Alistair Cunningham, chair of the South Wiltshire recovery co-ordinating group, said: “We’re delighted that The Mill has been handed back following the clean-up by specialist teams, and that it is now safe to be returned to its owners and refurbished ready for normal use.

“We look forward to the reopening of this popular city centre pub and seeing local people and visitors to the city enjoying what it has to offer; particularly its wonderful riverside setting.

“This is a positive step forward and will help the city in its recovery. Salisbury is getting back to normal even though it continues to be in an unprecedented situation.

“Local residents and visitors have not been deterred and they have shown remarkable resilience over the past few months.”

Andrea Greenwood, operations manager for the pub, said: “It’s good to get the pub back and we look forward to it being business as usual again at the heart of the Salisbury community.

“This has been a difficult few months for all of us in the area but we are pleased by this news and will now assess the extent of refurbishment work to be undertaken to get the pub back to its best.

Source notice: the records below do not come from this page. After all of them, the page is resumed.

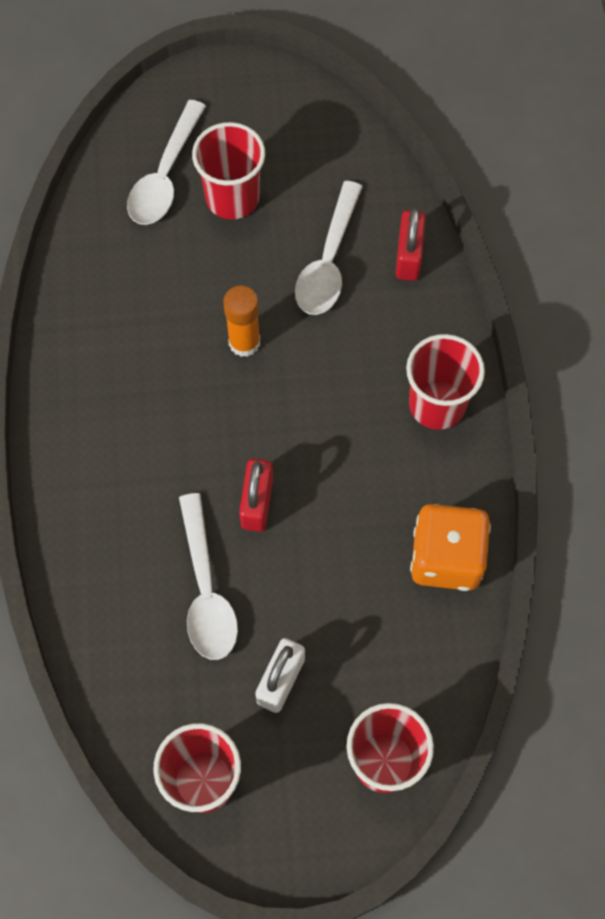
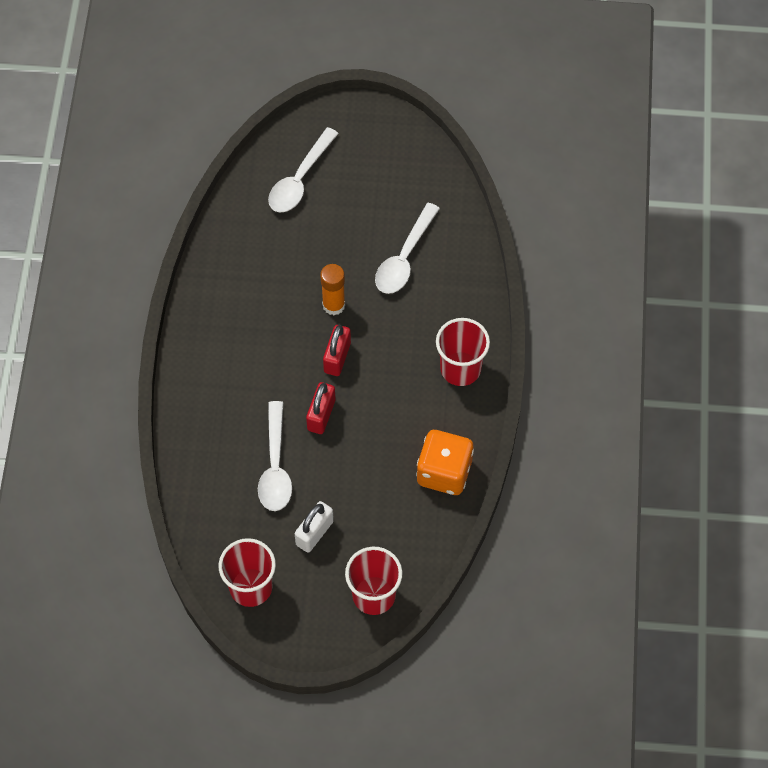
camera: 10 degrees right, 5 degrees down
red cup [192,122,265,219] -> none
red padlock [396,208,426,281] -> red padlock moved to [323,325,351,376]

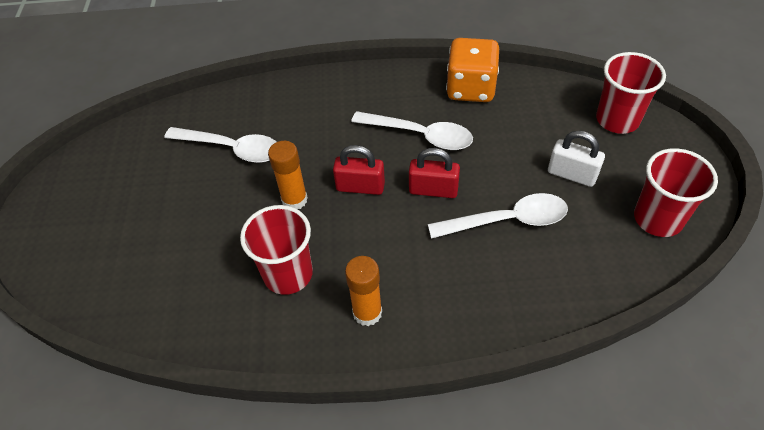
camera: 95 degrees left, 10 degrees down
white spoon [268,127,339,212] -> white spoon moved to [351,111,473,150]
red cup [436,318,490,386] -> red cup moved to [240,205,313,295]
none -> orange glue stick [345,256,382,326]

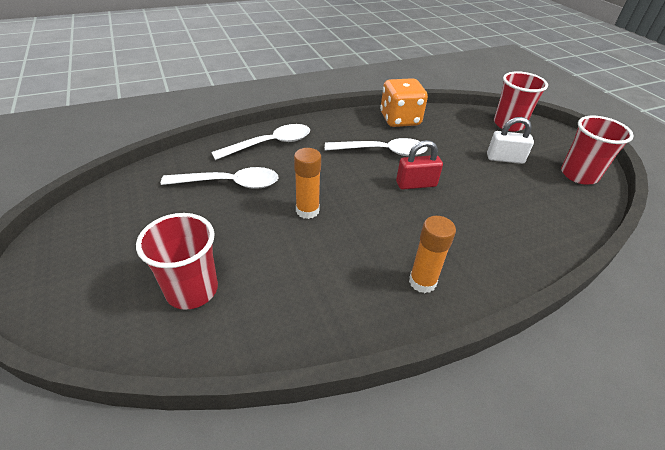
camera: 25 degrees left, 10 degrees down
red cup [240,205,313,295] -> red cup moved to [136,213,218,310]
red padlock [333,145,385,195] -> none
white spoon [428,193,568,239] -> white spoon moved to [211,124,310,160]

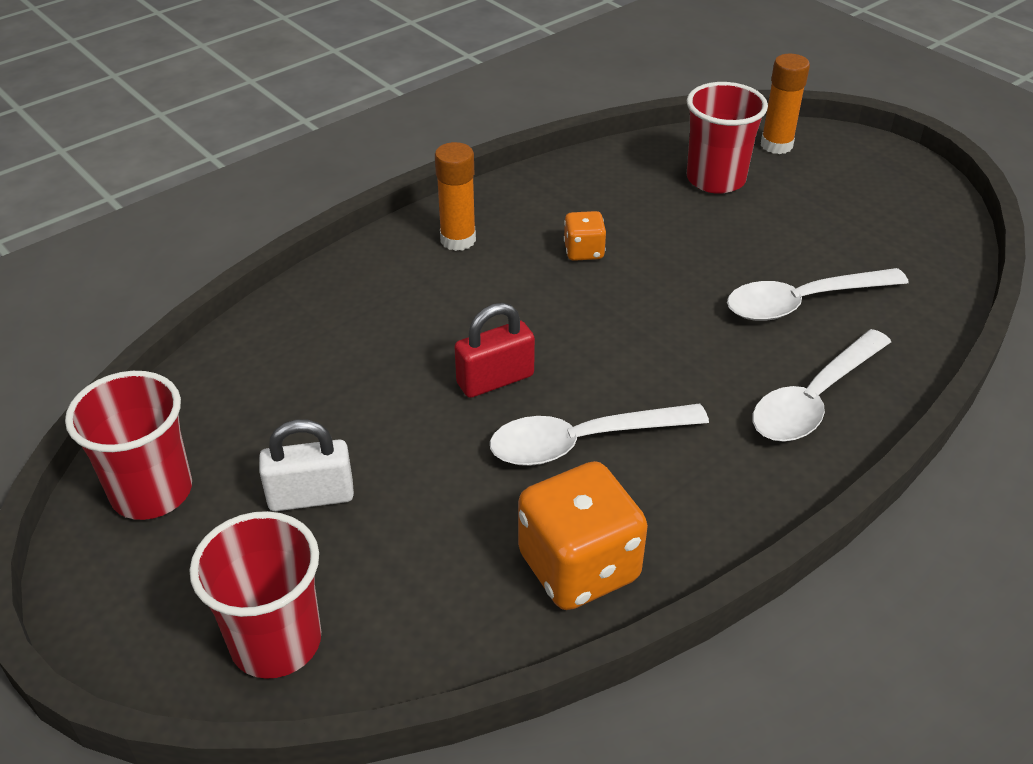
camera: 165 degrees right, 0 degrees up
orange glue stick [294,148,321,219] -> orange glue stick moved to [761,54,810,154]
none -> orange dice [564,211,606,261]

“This is about more than just one pub and our thoughts are very much with everyone affected by events since March.

“It’s too soon to give a reopening date, but we are looking to the future and hope to be able to welcome the community back through our doors before Christmas.”

Earlier this week, Wiltshire Police said it was expected to spend more than £10 million dealing with the Novichok poisonings.

Mr Skripal’s home in Salisbury remains cordoned off months after he was poisoned (Ben Mitchell/PA)

Officers from 40 other forces were called in after two major incidents were declared in Salisbury and Amesbury in the space of four months.

Mr Skripal and his daughter were attacked in March and in June, Dawn Sturgess and her partner, Charlie Rowley, fell ill. Ms Sturgess died eight days later.

Dawn Sturgess died after being exposed to the nerve agent (Metropolitan Police/PA)

It is believed they were exposed to Novichok from a perfume bottle discarded by those responsible for the attack on the Skripals.

Meanwhile, Wiltshire Police said precautionary testing of the Wiltshire Air Ambulance helicopter and airbase in Semington have confirmed no contamination has been identified.

Deputy Chief Constable Paul Mills, who is leading the multi-agency response to the incident said: “It is important to again stress that the testing forms part of the wider response to the incident and was undertaken on a precautionary basis, the air ambulance was not used to respond to the initial incident.

“We will now continue to work with a range of partner agencies to progress work at other sites in the county which still form part of this ongoing investigation.”